Heiri, der die Region Kattowitz vor einem Jahr besucht hat, ist erfreut, dass die Schweizer Hilfe einen Einfluss gehabt hat und weiterhin sichtbar ist. Sie diente auch verschiedenen osteuropäischen Ländern als Modell. «Die Leute vor Ort erinnern sich immer noch an die Schweizer Initiative.»
Exzellenter Ruf
Die Schweizer Hilfe beinhaltete ebenfalls Programme im Kampf gegen die Armut in ländlichen Gebieten, indem kleinen Unternehmen Kredite gewährt wurden. Auch Kultur, Forschung und Bildung wurden unterstützt, darunter ein Medientrainings-Projekt, organisiert von Schweizer Radio International (SRI).

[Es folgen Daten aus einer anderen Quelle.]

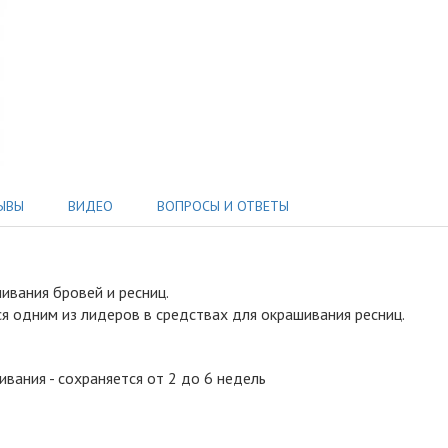
ЫВЫ
ВИДЕО
ВОПРОСЫ И ОТВЕТЫ
ивания бровей и ресниц
.
ся одним из лидеров в средствах для окрашивания ресниц.
ивания - сохраняется от 2 до 6 недель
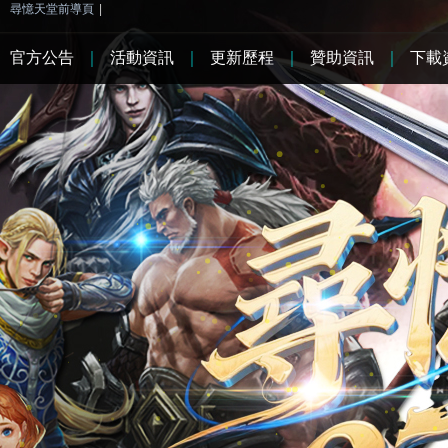
尋憶天堂前導頁
|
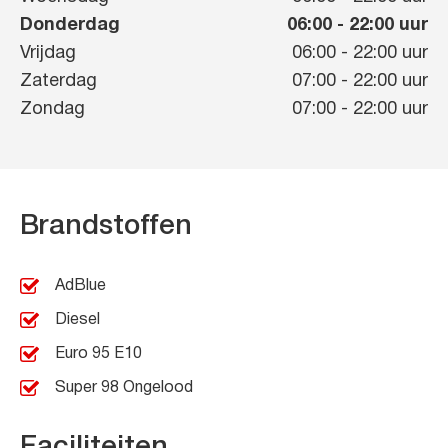
Donderdag
06:00
-
22:00
uur
Vrijdag
06:00
-
22:00
uur
Zaterdag
07:00
-
22:00
uur
Zondag
07:00
-
22:00
uur
Brandstoffen
AdBlue
Diesel
Euro 95 E10
Super 98 Ongelood
Faciliteiten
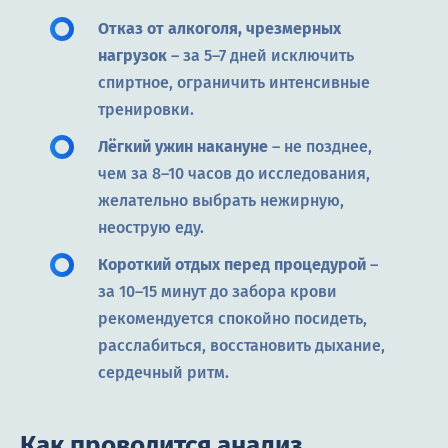
Отказ от алкоголя, чрезмерных
нагрузок
– за 5–7 дней исключить
спиртное, ограничить интенсивные
тренировки.
Лёгкий ужин накануне
– не позднее,
чем за 8–10 часов до исследования,
желательно выбрать нежирную,
неострую еду.
Короткий отдых перед процедурой
–
за 10–15 минут до забора крови
рекомендуется спокойно посидеть,
расслабиться, восстановить дыхание,
сердечный ритм.
Как проводится анализ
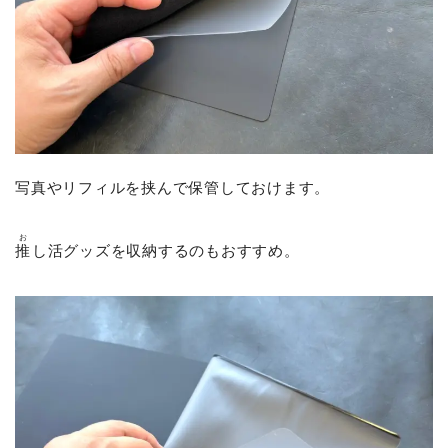
写真やリフィルを挟んで保管しておけます。
お
推
し活グッズを収納するのもおすすめ。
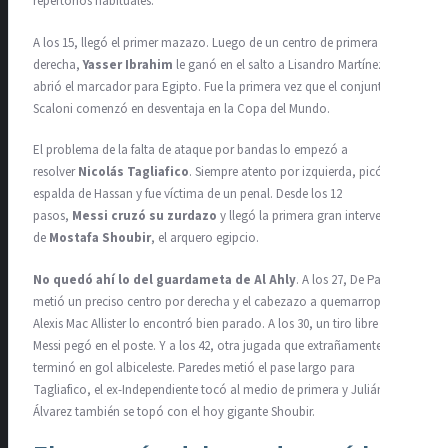
repertorios habituales.
A los 15, llegó el primer mazazo. Luego de un centro de primera por la
derecha,
Yasser Ibrahim
le ganó en el salto a Lisandro Martínez y
abrió el marcador para Egipto. Fue la primera vez que el conjunto de
Scaloni comenzó en desventaja en la Copa del Mundo.
El problema de la falta de ataque por bandas lo empezó a
resolver
Nicolás Tagliafico
. Siempre atento por izquierda, picó a la
espalda de Hassan y fue víctima de un penal. Desde los 12
pasos,
Messi cruzó su zurdazo
y llegó la primera gran intervención
de
Mostafa Shoubir
, el arquero egipcio.
No quedó ahí lo del guardameta de Al Ahly
. A los 27, De Paul
metió un preciso centro por derecha y el cabezazo a quemarropa de
Alexis Mac Allister lo encontró bien parado. A los 30, un tiro libre de
Messi pegó en el poste. Y a los 42, otra jugada que extrañamente no
terminó en gol albiceleste. Paredes metió el pase largo para
Tagliafico, el ex-Independiente tocó al medio de primera y Julián
Álvarez también se topó con el hoy gigante Shoubir.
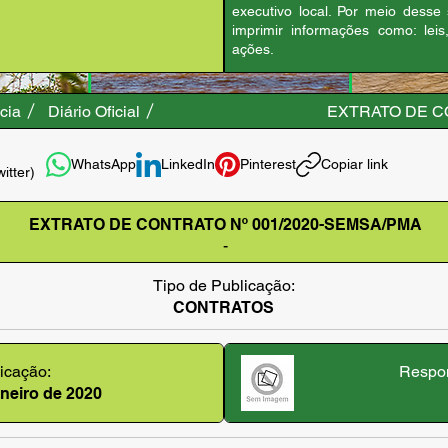
executivo local. Por meio desse
imprimir informações como: leis
ações.
cia
Diário Oficial
EXTRATO DE C
WhatsApp
LinkedIn
Pinterest
Copiar link
witter)
EXTRATO DE CONTRATO Nº 001/2020-SEMSA/PMA
-
Tipo de Publicação:
CONTRATOS
icação:
Respon
janeiro de 2020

Laut Heiri war der Erfolg eines Hilfsprogramms häufig eine Kombination von verschiedenen Faktoren. Dazu gehören eine sorgfältige Auswahl der Projekte, eine enge Kooperation mit dem lokalen Personal und ein starkes persönliches Engagement der Projektleiter.

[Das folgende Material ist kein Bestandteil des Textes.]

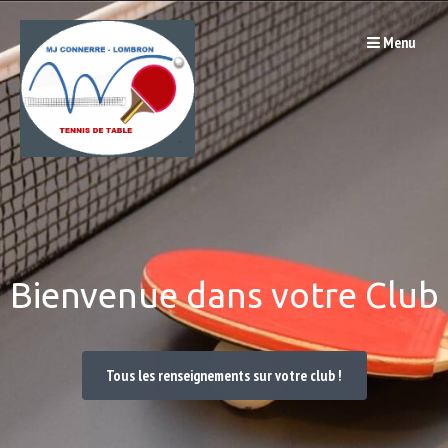
Passer
Menu
au
contenu
Bienvenue dans votre Club
Tous les renseignements sur votre club !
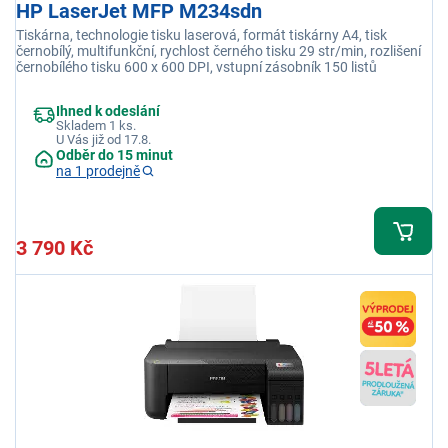
HP LaserJet MFP M234sdn
Tiskárna, technologie tisku laserová, formát tiskárny A4, tisk
černobílý, multifunkční, rychlost černého tisku 29 str/min, rozlišení
černobílého tisku 600 x 600 DPI, vstupní zásobník 150 listů
Ihned k odeslání
Skladem 1 ks.
U Vás již od 17.8.
Odběr do 15 minut
na 1 prodejně
3 790 Kč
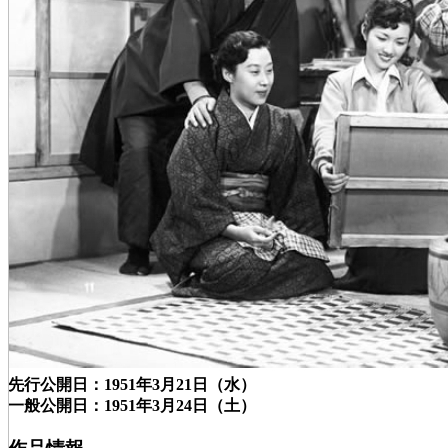
先行公開日：1951年3月21日（水）
一般公開日：1951年3月24日（土）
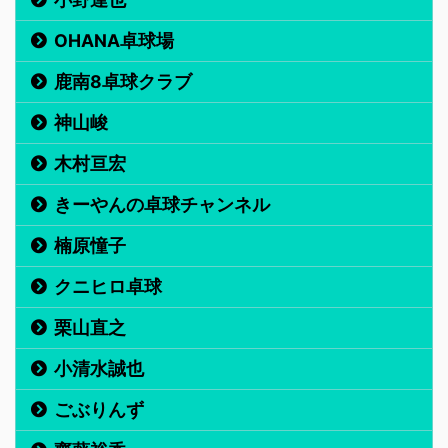
OHANA卓球場
鹿南8卓球クラブ
神山峻
木村亘宏
きーやんの卓球チャンネル
楠原憧子
クニヒロ卓球
栗山直之
小清水誠也
ごぶりんず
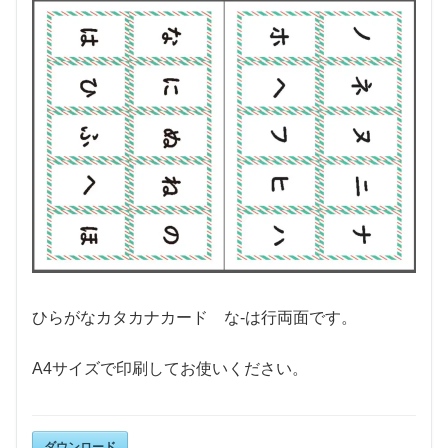
ひらがなカタカナカード な-は行両面です。
A4サイズで印刷してお使いください。
ダウンロード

Er glaubt, eine gewisse Logik liege darin, dass der Grossteil der 1 Mrd. Franken an die neuen EU-Mitglieder nach Polen fliessen soll: «Die Schweiz hat in der Region einen exzellenten Ruf, und der könnte bei einem Nein des Stimmvolks zum Kohäsions-Beitrag Schaden nehmen.»
swissinfo, Urs Geiser
(Übertragen aus dem Englischen: Christian Raaflaub)
Seit den 1990er-Jahren hat das Schweizer Parlament Kredite von 3,5 Mrd. Fr. für über 1000 Projekte in 23 Ländern in Osteuropa und der ehemaligen Sowjetunion bewilligt.
Hauptziel der Hilfe in Osteuropa war es, den ehemals kommunistischen Staaten bei der Schaffung von demokratischen Strukturen und der Anpassung an die Marktwirtschaft zu helfen.
1998 wurde der Fokus der Hilfe, welche die Direktion für Entwicklung und Zusammenarbeit (DEZA) und das Staatssekretariat für Wirtschaft (seco) gemeinsam ausführen, von Zentraleuropa in den Balkan und nach Zentralasien verschoben.
Laut der Landesregierung soll der Kohäsions-Beitrag von 1 Mrd. Fr. für die 10 neuen EU-Staaten dabei helfen, Ungleichheiten in der erweiterten EU auszugleichen.
Das Nicht-EU-Mitglied Schweiz hat mit Brüssel 16 bilaterale Abkommen über Handel, Arbeit, Transport, Steuern, Immigration und Zoll unterzeichnet.
Schweizer Osthilfe an Polen (Seit den 1990er-Jahren): 154 Mio. Fr.
Schweizer Kohäsions-Beitrag an Polen: 489 Mio. Fr.
Schweizer Exporte nach Polen 2005: 1,4 Mrd. Fr. (1989: 334 Mio. Fr.)
Schweizer Importe aus Polen 2005: 808 Mio. Fr. (1989: 119 Mio. Fr.)
In Polen leben 38,6 Millionen Menschen, in der Schweiz 7,5 Millionen.